The ill effects of ISDN overdose are generally the results of ISDN's capacity to induce vasodilatation, venous pooling, reduced cardiac output, and hypotension. These hemodynamic changes may have protean manifestations, including increased intracranial pressure, with any or all of persistent throbbing headache, confusion, and moderate fever; vertigo; palpitations: visual disturbances: nausea and vomiting (possibly with colic and even bloody diarrhea); syncope (especially in the upright posture); air hunger and dyspnea, later followed by reduced ventilatory effort; diaphoresis, with the skin either flushed or cold and clammy; heart block and bradycardia; paralysis; coma; seizures; and death.
Laboratory determinations of serum levels of ISDN and it metabolites are not widely available, and such determinations have, in any event, no established role in the management of ISDN overdose.
There are no data suggesting what dose of ISDN is likely to be life-threatening in humans.

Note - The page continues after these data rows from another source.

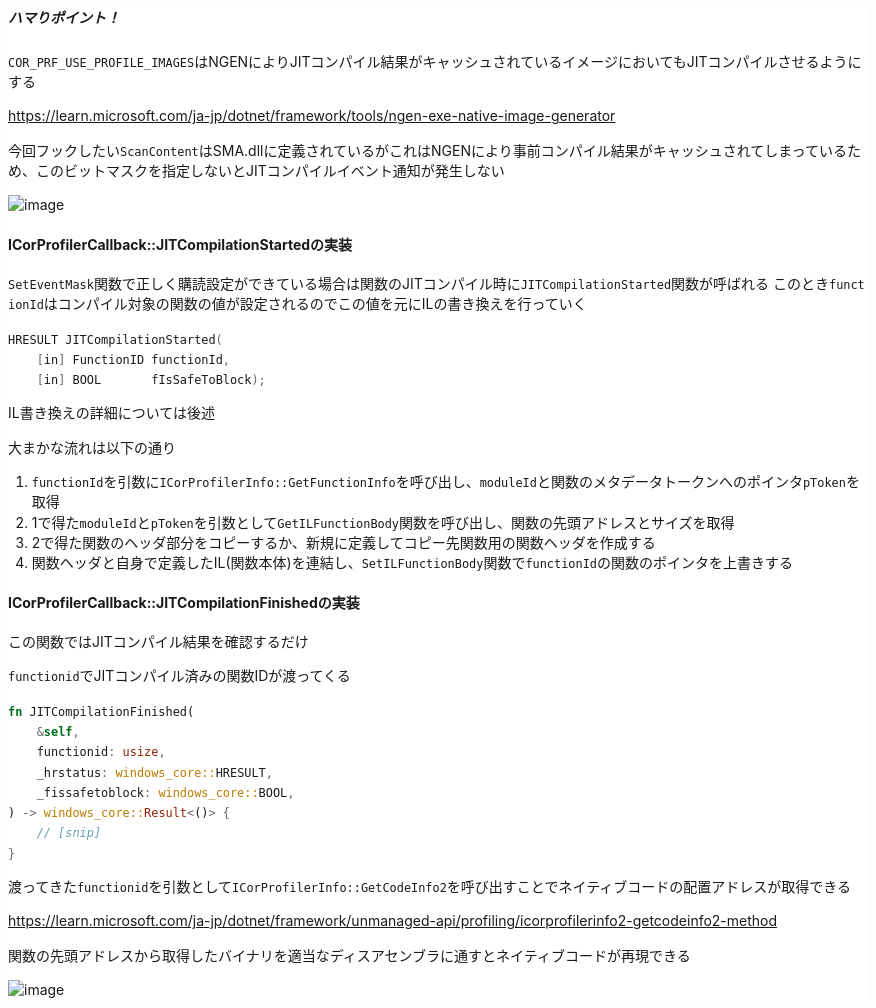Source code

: ##### ハマりポイント！

`COR_PRF_USE_PROFILE_IMAGES`はNGENによりJITコンパイル結果がキャッシュされているイメージにおいてもJITコンパイルさせるようにする

https://learn.microsoft.com/ja-jp/dotnet/framework/tools/ngen-exe-native-image-generator

今回フックしたい`ScanContent`はSMA.dllに定義されているがこれはNGENにより事前コンパイル結果がキャッシュされてしまっているため、このビットマスクを指定しないとJITコンパイルイベント通知が発生しない

![image](https://github.com/user-attachments/assets/c267c488-6b4f-4980-ac94-585f5fcf0f34)

#### ICorProfilerCallback::JITCompilationStartedの実装

`SetEventMask`関数で正しく購読設定ができている場合は関数のJITコンパイル時に`JITCompilationStarted`関数が呼ばれる
このとき`functionId`はコンパイル対象の関数の値が設定されるのでこの値を元にILの書き換えを行っていく

```c++
HRESULT JITCompilationStarted(
    [in] FunctionID functionId,
    [in] BOOL       fIsSafeToBlock);
```

IL書き換えの詳細については後述

大まかな流れは以下の通り

1. `functionId`を引数に`ICorProfilerInfo::GetFunctionInfo`を呼び出し、`moduleId`と関数のメタデータトークンへのポインタ`pToken`を取得
2. 1で得た`moduleId`と`pToken`を引数として`GetILFunctionBody`関数を呼び出し、関数の先頭アドレスとサイズを取得
3. 2で得た関数のヘッダ部分をコピーするか、新規に定義してコピー先関数用の関数ヘッダを作成する
4. 関数ヘッダと自身で定義したIL(関数本体)を連結し、`SetILFunctionBody`関数で`functionId`の関数のポインタを上書きする

#### ICorProfilerCallback::JITCompilationFinishedの実装

この関数ではJITコンパイル結果を確認するだけ

`functionid`でJITコンパイル済みの関数IDが渡ってくる

```rust
fn JITCompilationFinished(
    &self,
    functionid: usize,
    _hrstatus: windows_core::HRESULT,
    _fissafetoblock: windows_core::BOOL,
) -> windows_core::Result<()> {
    // [snip]
}
```

渡ってきた`functionid`を引数として`ICorProfilerInfo::GetCodeInfo2`を呼び出すことでネイティブコードの配置アドレスが取得できる

https://learn.microsoft.com/ja-jp/dotnet/framework/unmanaged-api/profiling/icorprofilerinfo2-getcodeinfo2-method

関数の先頭アドレスから取得したバイナリを適当なディスアセンブラに通すとネイティブコードが再現できる

![image](https://github.com/user-attachments/assets/379914c1-8a98-41ba-bf39-8bcc971864d1)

In rats, the median acute lethal dose (LD50) was found to be 1100 mg/kg.
No data are available to suggest physiological maneuvers (e.g., maneuvers to change the pH of the urine) that might accelerate elimination of ISDN and its active metabolites. Similarly, it is not known which, if any, of these substances can usefully be removed from the body by hemodialysis.
No specific antagonist to the vasodilator effects of ISDN is known, and no intervention has been subject to controlled studies as a therapy for ISDN overdose. Because the hypotension associated with ISDN overdose is the result of venodilatation and arterial hypovolemia, prudent therapy in this situation should be directed toward increase in central fluid volume. Passive elevation of the patient's legs may be sufficient, but intravenous infusion of normal saline or similar fluid may also be necessary.
The use of epinephrine or other arterial vasoconstrictors in this setting is likely to do more harm than good.
In patients with renal disease or congestive heart failure, therapy resulting in central volume expansion is not without hazard. Treatment of ISDN overdose in these patients may be subtle and difficult, and invasive monitoring may be required.